Le Dr Adolphe Rakotonandrasana, secrétaire général du ministère de l’Énergie et des Hydrocarbures, a tenu à insister sur le fait que l’approvisionnement direct des véhicules ne fait l’objet d’aucune restriction. « Il n’y a aucune limite sur la quantité de carburant que vous pouvez acheter si celui-ci est versé directement dans le réservoir d’un véhicule », assure-t-il.
Dérive
Selon les autorités, la restriction repose sur des impératifs techniques, sécuritaires et économiques. « Les stations-service sont destinées à la vente au détail. Or, une dérive a été constatée ces derniers temps : certains opérateurs se présentent en station avec des citernes mobiles d’une capacité allant jusqu’à 25 000 litres pour s’approvisionner à la pompe», expliquent-elles.

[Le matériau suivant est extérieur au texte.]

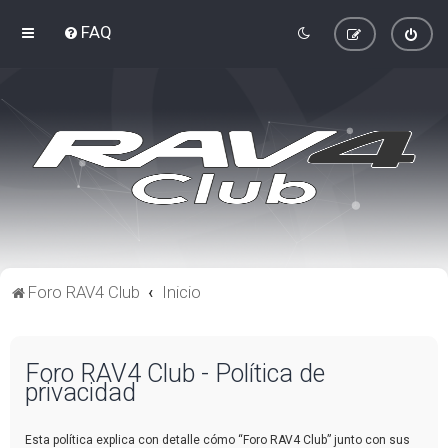
FAQ
Foro RAV4 Club
Inicio
Foro RAV4 Club - Política de
privacidad
Esta política explica con detalle cómo “Foro RAV4 Club” junto con sus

Les tarifs appliqués en station-service sont pourtant subventionnés et réservés aux particuliers. Selon le cadre légal et les usages du secteur, les professionnels et les gros consommateurs (B2B) doivent obligatoirement s’approvisionner dans le cadre de contrats de gros spécifiques, conclus directement avec les compagnies pétrolières. En s’approvisionnant directement à la pompe, ces gros consommateurs contournent le circuit légal de distribution en gros. Un comportement qui alourdit indûment la charge financière de l’État, lequel subventionne le prix à la pompe, et détourne un mécanisme social conçu à l’origine pour protéger le pouvoir d’achat des citoyens ordinaires.